While I was wracking my brain trying to figure out what to do, my eyes stumbled across a can of hairspray. "Ah hah!" I thought to myself. "I'll just lacquer the damn thing."

Grab can. Lift glass. Spray spider with hair spray.

If you've never sprayed a spider with hair spray I highly recommend doing it at least once in your life. Hair spray is essentially an aerosol plastic, which hardens to keep your hair in place. It suffocates the spider while freezing their limbs in a thin coat of plastic. Excellent if you want to preserve a spider.

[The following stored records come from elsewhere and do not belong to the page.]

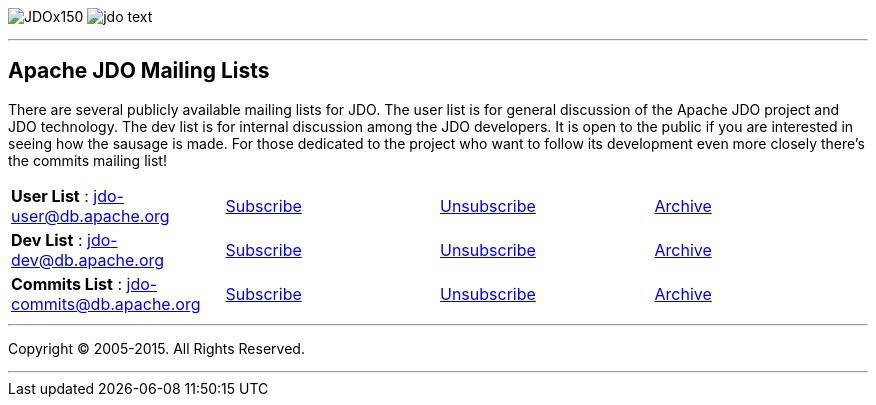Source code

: [[index]]
image:images/JDOx150.png[float="left"]
image:images/jdo_text.png[float="left"]

'''''

:_basedir: 
:_imagesdir: images/
:notoc:
:titlepage:
:grid: cols

== Apache JDO Mailing Listsanchor:Apache_JDO_Mailing_Lists[]

There are several publicly available mailing lists for JDO. The user
list is for general discussion of the Apache JDO project and JDO
technology. The dev list is for internal discussion among the JDO
developers. It is open to the public if you are interested in seeing how
the sausage is made. For those dedicated to the project who want to
follow its development even more closely there's the commits mailing
list!

[cols=",,,",]
|===
|*User List* : jdo-user@db.apache.org
|mailto:jdo-user-subscribe@db.apache.org[Subscribe]
|mailto:jdo-user-unsubscribe@db.apache.org[Unsubscribe]
|http://mail-archives.apache.org/mod_mbox/db-jdo-user/[Archive]

|*Dev List* : jdo-dev@db.apache.org
|mailto:jdo-dev-subscribe@db.apache.org[Subscribe]
|mailto:jdo-dev-unsubscribe@db.apache.org[Unsubscribe]
|http://mail-archives.apache.org/mod_mbox/db-jdo-dev/[Archive]

|*Commits List* : jdo-commits@db.apache.org
|mailto:jdo-commits-subscribe@db.apache.org[Subscribe]
|mailto:jdo-commits-unsubscribe@db.apache.org[Unsubscribe]
|http://mail-archives.apache.org/mod_mbox/db-jdo-commits/[Archive]
|===

'''''

[[footer]]
Copyright © 2005-2015. All Rights Reserved.

'''''
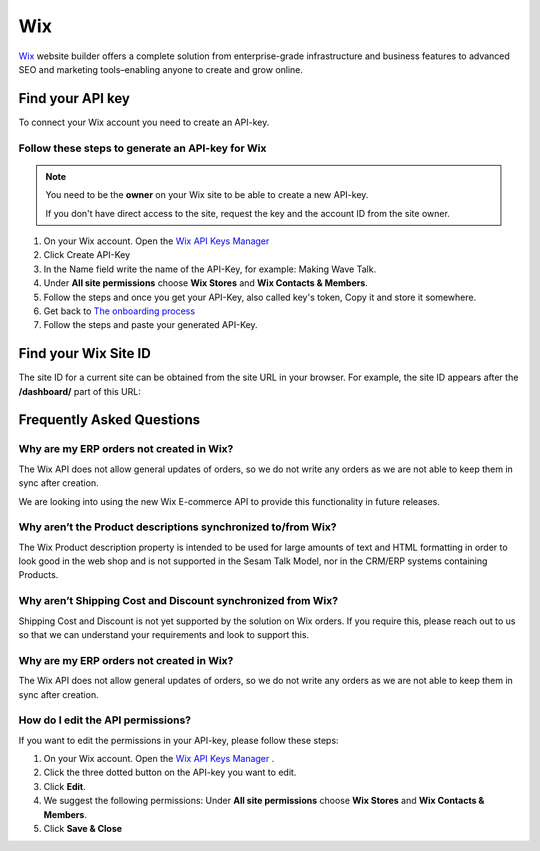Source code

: .. _talk_wix:

Wix
===

`Wix <https://wix.com>`_ website builder offers a complete solution from enterprise-grade infrastructure and business features to advanced SEO and marketing tools–enabling anyone to create and grow online.

Find your API key
-----------------

To connect your Wix account you need to create an API-key. 

.. image:: images/generate-api-key-wix.png
    :width: 100%
    :align: left
    :alt: Generate Wix API-Key 

Follow these steps to generate an API-key for Wix
*************************************************

.. note::
	You need to be the **owner** on your Wix site to be able to create a new API-key.

	If you don't have direct access to the site, request the key and the account ID from the site owner.

#. On your Wix account. Open the `Wix API Keys Manager <https://manage.wix.com/account/api-keys>`_ 
#. Click Create API-Key
#. In the Name field write the name of the API-Key, for example: Making Wave Talk.
#. Under **All site permissions** choose **Wix Stores** and **Wix Contacts & Members**.
#. Follow the steps and once you get your API-Key, also called key's token, Copy it and store it somewhere.
#. Get back to `The onboarding process <https://talk.sesam.cloud/onboarding/wix/connect>`_ 
#. Follow the steps and paste your generated API-Key.

Find your Wix Site ID
---------------------

The site ID for a current site can be obtained from the site URL in your browser. For example, the site ID appears after the **/dashboard/** part of this URL:

.. image:: images/find-site-id-wix.png
    :width: 800px
    :align: left
    :alt: Wix Site ID


Frequently Asked Questions
--------------------------

Why are my ERP orders not created in Wix?
*****************************************

The Wix API does not allow general updates of orders, so we do not write any orders as we are not able to keep them in sync after creation.

We are looking into using the new Wix E-commerce API to provide this functionality in future releases.

Why aren’t the Product descriptions synchronized to/from Wix?
*****************************************

The Wix Product description property is intended to be used for large amounts of text and HTML formatting in order to look good in the web shop and is not supported in the Sesam Talk Model, nor in the CRM/ERP systems containing Products.

Why aren’t Shipping Cost and Discount synchronized from Wix?
***************************************** 

Shipping Cost and Discount is not yet supported by the solution on Wix orders. If you require this, please reach out to us so that we can understand your requirements and look to support this.

Why are my ERP orders not created in Wix?
*****************************************

The Wix API does not allow general updates of orders, so we do not write any orders as we are not able to keep them in sync after creation.

How do I edit the API permissions?
**********************************

If you want to edit the permissions in your API-key, please follow these steps:

#. On your Wix account. Open the `Wix API Keys Manager <https://manage.wix.com/account/api-keys>`_ .
#. Click the three dotted button on the API-key you want to edit.
#. Click **Edit**.
#. We suggest the following permissions: Under **All site permissions** choose **Wix Stores** and **Wix Contacts & Members**.
#. Click **Save & Close**

.. image:: images/edit-permissions-api-key-wix.png
    :width: 100%
    :align: left
    :alt: Edit Wix API-Key



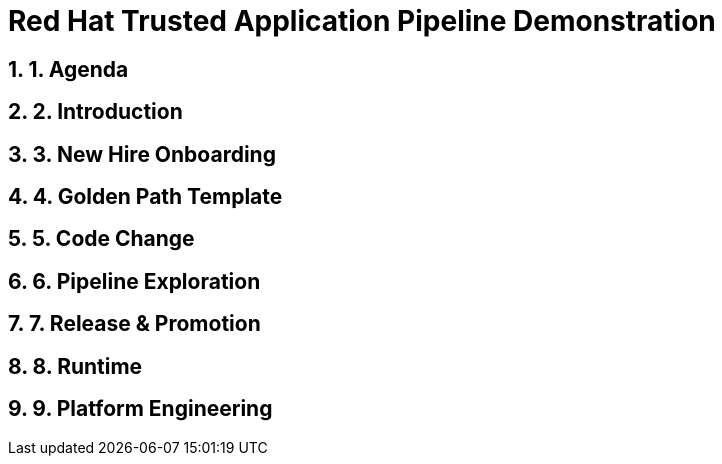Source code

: = Red Hat Trusted Application Pipeline Demonstration
:toc:
:toc-placement: preamble
:sectnums:
:icons: font

== 1. Agenda

== 2. Introduction

== 3. New Hire Onboarding

== 4. Golden Path Template

== 5. Code Change

== 6. Pipeline Exploration

== 7. Release & Promotion

== 8. Runtime

== 9. Platform Engineering




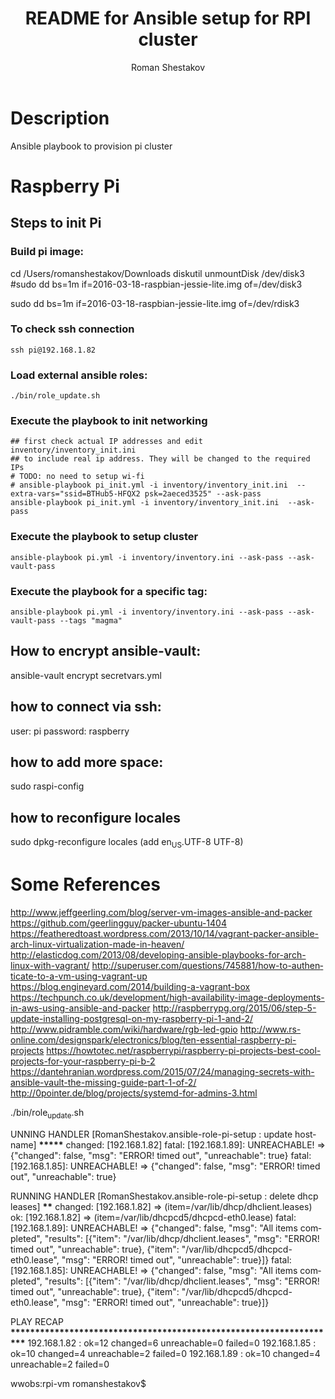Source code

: #+TITLE: README for Ansible setup for RPI cluster
#+AUTHOR:   Roman Shestakov
#+LANGUAGE: en
* Description
Ansible playbook to provision pi cluster
* Raspberry Pi
** Steps to init Pi
*** Build pi image:
cd /Users/romanshestakov/Downloads
diskutil unmountDisk /dev/disk3
#sudo dd bs=1m if=2016-03-18-raspbian-jessie-lite.img of=/dev/disk3
# http://daoyuan.li/solution-dd-too-slow-on-mac-os-x/
# use raw transfer:
sudo dd bs=1m if=2016-03-18-raspbian-jessie-lite.img of=/dev/rdisk3

*** To check ssh connection
#+BEGIN_SRC
ssh pi@192.168.1.82
#+END_SRC
*** Load external ansible roles:
#+BEGIN_SRC
./bin/role_update.sh
#+END_SRC
*** Execute the playbook to init networking
#+BEGIN_SRC
## first check actual IP addresses and edit inventory/inventory_init.ini
## to include real ip address. They will be changed to the required IPs
# TODO: no need to setup wi-fi
# ansible-playbook pi_init.yml -i inventory/inventory_init.ini  --extra-vars="ssid=BTHub5-HFQX2 psk=2aeced3525" --ask-pass
ansible-playbook pi_init.yml -i inventory/inventory_init.ini  --ask-pass
#+END_SRC
*** Execute the playbook to setup cluster
#+BEGIN_SRC
ansible-playbook pi.yml -i inventory/inventory.ini --ask-pass --ask-vault-pass
#+END_SRC
*** Execute the playbook for a specific tag:
#+BEGIN_SRC
ansible-playbook pi.yml -i inventory/inventory.ini --ask-pass --ask-vault-pass --tags "magma"
#+END_SRC
** How to encrypt ansible-vault:
ansible-vault encrypt secretvars.yml
** how to connect via ssh:
user: pi
password: raspberry
** how to add more space:
sudo raspi-config
** how to reconfigure locales
sudo dpkg-reconfigure locales
(add en_US.UTF-8 UTF-8)

* Some References
http://www.jeffgeerling.com/blog/server-vm-images-ansible-and-packer
https://github.com/geerlingguy/packer-ubuntu-1404
https://featheredtoast.wordpress.com/2013/10/14/vagrant-packer-ansible-arch-linux-virtualization-made-in-heaven/
http://elasticdog.com/2013/08/developing-ansible-playbooks-for-arch-linux-with-vagrant/
http://superuser.com/questions/745881/how-to-authenticate-to-a-vm-using-vagrant-up
https://blog.engineyard.com/2014/building-a-vagrant-box
https://techpunch.co.uk/development/high-availability-image-deployments-in-aws-using-ansible-and-packer
http://raspberrypg.org/2015/06/step-5-update-installing-postgresql-on-my-raspberry-pi-1-and-2/
http://www.pidramble.com/wiki/hardware/rgb-led-gpio
http://www.rs-online.com/designspark/electronics/blog/ten-essential-raspberry-pi-projects
https://howtotec.net/raspberrypi/raspberry-pi-projects-best-cool-projects-for-your-raspberry-pi-b-2
https://dantehranian.wordpress.com/2015/07/24/managing-secrets-with-ansible-vault-the-missing-guide-part-1-of-2/
http://0pointer.de/blog/projects/systemd-for-admins-3.html

./bin/role_update.sh


UNNING HANDLER [RomanShestakov.ansible-role-pi-setup : update hostname] *******
changed: [192.168.1.82]
fatal: [192.168.1.89]: UNREACHABLE! => {"changed": false, "msg": "ERROR! timed out", "unreachable": true}
fatal: [192.168.1.85]: UNREACHABLE! => {"changed": false, "msg": "ERROR! timed out", "unreachable": true}

RUNNING HANDLER [RomanShestakov.ansible-role-pi-setup : delete dhcp leases] ****
changed: [192.168.1.82] => (item=/var/lib/dhcp/dhclient.leases)
ok: [192.168.1.82] => (item=/var/lib/dhcpcd5/dhcpcd-eth0.lease)
fatal: [192.168.1.89]: UNREACHABLE! => {"changed": false, "msg": "All items completed", "results": [{"item": "/var/lib/dhcp/dhclient.leases", "msg": "ERROR! timed out", "unreachable": true}, {"item": "/var/lib/dhcpcd5/dhcpcd-eth0.lease", "msg": "ERROR! timed out", "unreachable": true}]}
fatal: [192.168.1.85]: UNREACHABLE! => {"changed": false, "msg": "All items completed", "results": [{"item": "/var/lib/dhcp/dhclient.leases", "msg": "ERROR! timed out", "unreachable": true}, {"item": "/var/lib/dhcpcd5/dhcpcd-eth0.lease", "msg": "ERROR! timed out", "unreachable": true}]}

PLAY RECAP *********************************************************************
192.168.1.82               : ok=12   changed=6    unreachable=0    failed=0
192.168.1.85               : ok=10   changed=4    unreachable=2    failed=0
192.168.1.89               : ok=10   changed=4    unreachable=2    failed=0

wwobs:rpi-vm romanshestakov$
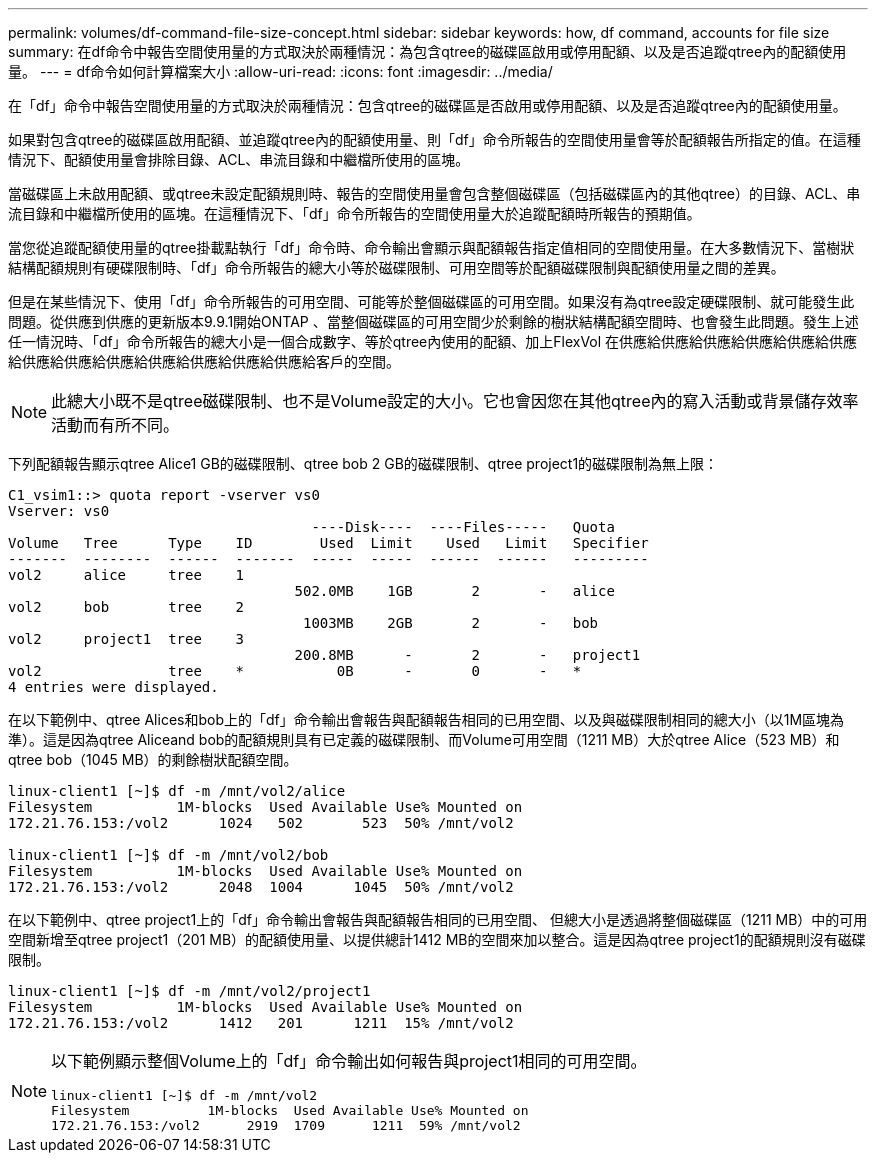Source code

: ---
permalink: volumes/df-command-file-size-concept.html 
sidebar: sidebar 
keywords: how, df command, accounts for file size 
summary: 在df命令中報告空間使用量的方式取決於兩種情況：為包含qtree的磁碟區啟用或停用配額、以及是否追蹤qtree內的配額使用量。 
---
= df命令如何計算檔案大小
:allow-uri-read: 
:icons: font
:imagesdir: ../media/


[role="lead"]
在「df」命令中報告空間使用量的方式取決於兩種情況：包含qtree的磁碟區是否啟用或停用配額、以及是否追蹤qtree內的配額使用量。

如果對包含qtree的磁碟區啟用配額、並追蹤qtree內的配額使用量、則「df」命令所報告的空間使用量會等於配額報告所指定的值。在這種情況下、配額使用量會排除目錄、ACL、串流目錄和中繼檔所使用的區塊。

當磁碟區上未啟用配額、或qtree未設定配額規則時、報告的空間使用量會包含整個磁碟區（包括磁碟區內的其他qtree）的目錄、ACL、串流目錄和中繼檔所使用的區塊。在這種情況下、「df」命令所報告的空間使用量大於追蹤配額時所報告的預期值。

當您從追蹤配額使用量的qtree掛載點執行「df」命令時、命令輸出會顯示與配額報告指定值相同的空間使用量。在大多數情況下、當樹狀結構配額規則有硬碟限制時、「df」命令所報告的總大小等於磁碟限制、可用空間等於配額磁碟限制與配額使用量之間的差異。

但是在某些情況下、使用「df」命令所報告的可用空間、可能等於整個磁碟區的可用空間。如果沒有為qtree設定硬碟限制、就可能發生此問題。從供應到供應的更新版本9.9.1開始ONTAP 、當整個磁碟區的可用空間少於剩餘的樹狀結構配額空間時、也會發生此問題。發生上述任一情況時、「df」命令所報告的總大小是一個合成數字、等於qtree內使用的配額、加上FlexVol 在供應給供應給供應給供應給供應給供應給供應給供應給供應給供應給供應給供應給供應給客戶的空間。

[NOTE]
====
此總大小既不是qtree磁碟限制、也不是Volume設定的大小。它也會因您在其他qtree內的寫入活動或背景儲存效率活動而有所不同。

====
下列配額報告顯示qtree Alice1 GB的磁碟限制、qtree bob 2 GB的磁碟限制、qtree project1的磁碟限制為無上限：

[listing]
----
C1_vsim1::> quota report -vserver vs0
Vserver: vs0
                                    ----Disk----  ----Files-----   Quota
Volume   Tree      Type    ID        Used  Limit    Used   Limit   Specifier
-------  --------  ------  -------  -----  -----  ------  ------   ---------
vol2     alice     tree    1
                                  502.0MB    1GB       2       -   alice
vol2     bob       tree    2
                                   1003MB    2GB       2       -   bob
vol2     project1  tree    3
                                  200.8MB      -       2       -   project1
vol2               tree    *           0B      -       0       -   *
4 entries were displayed.
----
在以下範例中、qtree Alices和bob上的「df」命令輸出會報告與配額報告相同的已用空間、以及與磁碟限制相同的總大小（以1M區塊為準）。這是因為qtree Aliceand bob的配額規則具有已定義的磁碟限制、而Volume可用空間（1211 MB）大於qtree Alice（523 MB）和qtree bob（1045 MB）的剩餘樹狀配額空間。

[listing]
----
linux-client1 [~]$ df -m /mnt/vol2/alice
Filesystem          1M-blocks  Used Available Use% Mounted on
172.21.76.153:/vol2      1024   502       523  50% /mnt/vol2

linux-client1 [~]$ df -m /mnt/vol2/bob
Filesystem          1M-blocks  Used Available Use% Mounted on
172.21.76.153:/vol2      2048  1004      1045  50% /mnt/vol2
----
在以下範例中、qtree project1上的「df」命令輸出會報告與配額報告相同的已用空間、 但總大小是透過將整個磁碟區（1211 MB）中的可用空間新增至qtree project1（201 MB）的配額使用量、以提供總計1412 MB的空間來加以整合。這是因為qtree project1的配額規則沒有磁碟限制。

[listing]
----
linux-client1 [~]$ df -m /mnt/vol2/project1
Filesystem          1M-blocks  Used Available Use% Mounted on
172.21.76.153:/vol2      1412   201      1211  15% /mnt/vol2
----
[NOTE]
====
以下範例顯示整個Volume上的「df」命令輸出如何報告與project1相同的可用空間。

[listing]
----
linux-client1 [~]$ df -m /mnt/vol2
Filesystem          1M-blocks  Used Available Use% Mounted on
172.21.76.153:/vol2      2919  1709      1211  59% /mnt/vol2
----
====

I doused the spider fairly well. Its scurrying slowed to a halt as the plastic hardened. I gave it a few more squirts before putting the can back down and watching the Mutant Spider for a few moments.

Nothing happened.

Confident that the spider was defeated, I turned my attention back to the TV. After I was watching for a few minutes, though, I caught a flash of movement out of the corner of my eye. I looked at the spider.

It didn't move.

"You're just imagining things," I told myself. But I couldn't take my eyes off the ugly thing on my coffee table. And then I saw it do a pushup.

And another.

It was moving! It was still alive! I grabbed the hairspray and emptied the rest of the can on the thing. It paused for a moment before continuing the pushups.

The spider was pushing itself up from the table, trying to free itself from the hairspray that coated it. First the front legs, then the next set...

It was all too much for me. I beat it to death with a shoe.

A month later I moved to a new apartment.